John Hurrion (1675?–1731) was an English Independent minister.

==Life==
From a Suffolk family, he trained for the ministry among the Independents. About 1696 he succeeded William Bedbank at Denton, Norfolk. There he engaged in a controversy on Christology with William Manning, a Socinian minister at Peasenhall, Suffolk.

He took on the parish of St Mary Denton in Norfolk in 1696 - which was in a poor state. He was known for not visiting his parishioners and spending his time studying. However he married whilst there and he was well respected by other ministers and his oratory brought the parish church into more popularity.

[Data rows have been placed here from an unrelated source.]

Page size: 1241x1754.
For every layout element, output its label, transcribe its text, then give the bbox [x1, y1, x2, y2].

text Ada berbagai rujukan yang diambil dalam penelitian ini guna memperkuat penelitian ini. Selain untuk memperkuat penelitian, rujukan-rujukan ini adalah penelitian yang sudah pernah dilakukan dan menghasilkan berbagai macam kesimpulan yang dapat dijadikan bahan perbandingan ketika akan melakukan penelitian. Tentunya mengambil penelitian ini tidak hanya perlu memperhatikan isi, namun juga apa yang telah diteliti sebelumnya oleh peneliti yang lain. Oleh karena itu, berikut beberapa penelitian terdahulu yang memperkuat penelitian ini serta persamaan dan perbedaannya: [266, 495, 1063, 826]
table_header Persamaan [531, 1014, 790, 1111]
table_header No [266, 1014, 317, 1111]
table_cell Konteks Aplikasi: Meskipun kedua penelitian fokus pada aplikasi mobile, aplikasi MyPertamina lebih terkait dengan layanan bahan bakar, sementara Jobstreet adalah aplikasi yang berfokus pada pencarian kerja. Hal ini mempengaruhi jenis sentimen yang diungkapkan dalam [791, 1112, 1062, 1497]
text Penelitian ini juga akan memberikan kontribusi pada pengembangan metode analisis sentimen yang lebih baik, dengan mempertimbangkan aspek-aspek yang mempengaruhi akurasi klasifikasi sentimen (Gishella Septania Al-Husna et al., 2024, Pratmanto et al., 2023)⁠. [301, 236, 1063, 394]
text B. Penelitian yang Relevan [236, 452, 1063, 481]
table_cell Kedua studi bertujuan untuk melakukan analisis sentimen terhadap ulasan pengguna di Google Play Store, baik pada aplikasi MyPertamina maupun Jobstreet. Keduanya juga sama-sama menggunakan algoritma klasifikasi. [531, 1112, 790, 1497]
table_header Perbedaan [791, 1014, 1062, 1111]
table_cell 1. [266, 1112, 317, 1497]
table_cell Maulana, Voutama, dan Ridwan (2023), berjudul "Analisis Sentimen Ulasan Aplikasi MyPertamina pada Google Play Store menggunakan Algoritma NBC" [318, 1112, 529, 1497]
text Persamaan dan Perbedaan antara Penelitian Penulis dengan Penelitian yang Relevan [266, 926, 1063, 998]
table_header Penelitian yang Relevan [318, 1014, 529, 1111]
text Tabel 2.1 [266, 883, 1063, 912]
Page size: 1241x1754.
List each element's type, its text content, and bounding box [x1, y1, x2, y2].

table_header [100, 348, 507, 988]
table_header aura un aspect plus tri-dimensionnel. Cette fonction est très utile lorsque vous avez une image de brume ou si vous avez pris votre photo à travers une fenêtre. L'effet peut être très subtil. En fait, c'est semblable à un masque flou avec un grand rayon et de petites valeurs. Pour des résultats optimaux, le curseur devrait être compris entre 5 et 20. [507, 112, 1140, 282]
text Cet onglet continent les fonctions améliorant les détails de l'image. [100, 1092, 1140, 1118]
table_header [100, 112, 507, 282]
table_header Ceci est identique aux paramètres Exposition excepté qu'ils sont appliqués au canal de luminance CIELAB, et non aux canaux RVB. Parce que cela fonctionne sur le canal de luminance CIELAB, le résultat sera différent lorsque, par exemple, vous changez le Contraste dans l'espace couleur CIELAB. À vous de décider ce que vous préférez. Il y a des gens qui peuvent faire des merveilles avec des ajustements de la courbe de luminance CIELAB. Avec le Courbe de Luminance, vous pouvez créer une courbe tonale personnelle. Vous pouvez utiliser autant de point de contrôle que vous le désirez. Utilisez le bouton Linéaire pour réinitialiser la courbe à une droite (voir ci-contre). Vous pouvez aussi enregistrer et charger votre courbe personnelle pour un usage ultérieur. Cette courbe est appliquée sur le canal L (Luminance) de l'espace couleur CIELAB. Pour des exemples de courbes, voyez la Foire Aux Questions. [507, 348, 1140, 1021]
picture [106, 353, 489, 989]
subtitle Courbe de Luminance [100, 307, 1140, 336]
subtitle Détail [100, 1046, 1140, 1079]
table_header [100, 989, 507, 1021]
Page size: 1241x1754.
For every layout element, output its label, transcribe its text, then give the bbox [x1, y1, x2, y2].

Hurrion moved to Hare Court Chapel in London in 1724, but suffered from poor health, and neglected his congregation. In 1726 he was chosen one of the Merchants' lecturers at Pinners' Hall. Hurrion was throughout his life, studious, reclusive and sedentary. He died on 31 December 1731 in London of dropsy.

==Works==
Hurrion's published works included, with single sermons:

- The Knowledge of Christ and him Crucified … applied in eight Sermons, London, 1727.
- The Knowledge of Christ glorified, opened and applied in twelve Sermons, London, 1729.
- The Scripture Doctrine of the proper Divinity, real Personality, and the External and Extraordinary Works of the Holy Spirit … defended in sixteen Sermons, London, 1734.
- The Scripture Doctrine of Particular Redemption stated and vindicated in four Sermons, London, 1773.
- Sermons preached at the Merchants' Lectures, Pinners' Hall, London, Bristol, 1819.
- The whole Works of … John Hurrion, edited with memoir by Abraham Taylor, London, 1823, 3 vols.

==Family==
Hurrion married about 1696 Jane, daughter of Samuel Baker of Wattisfield Hall, Suffolk. They had two sons who survived him; both entered the Independent ministry.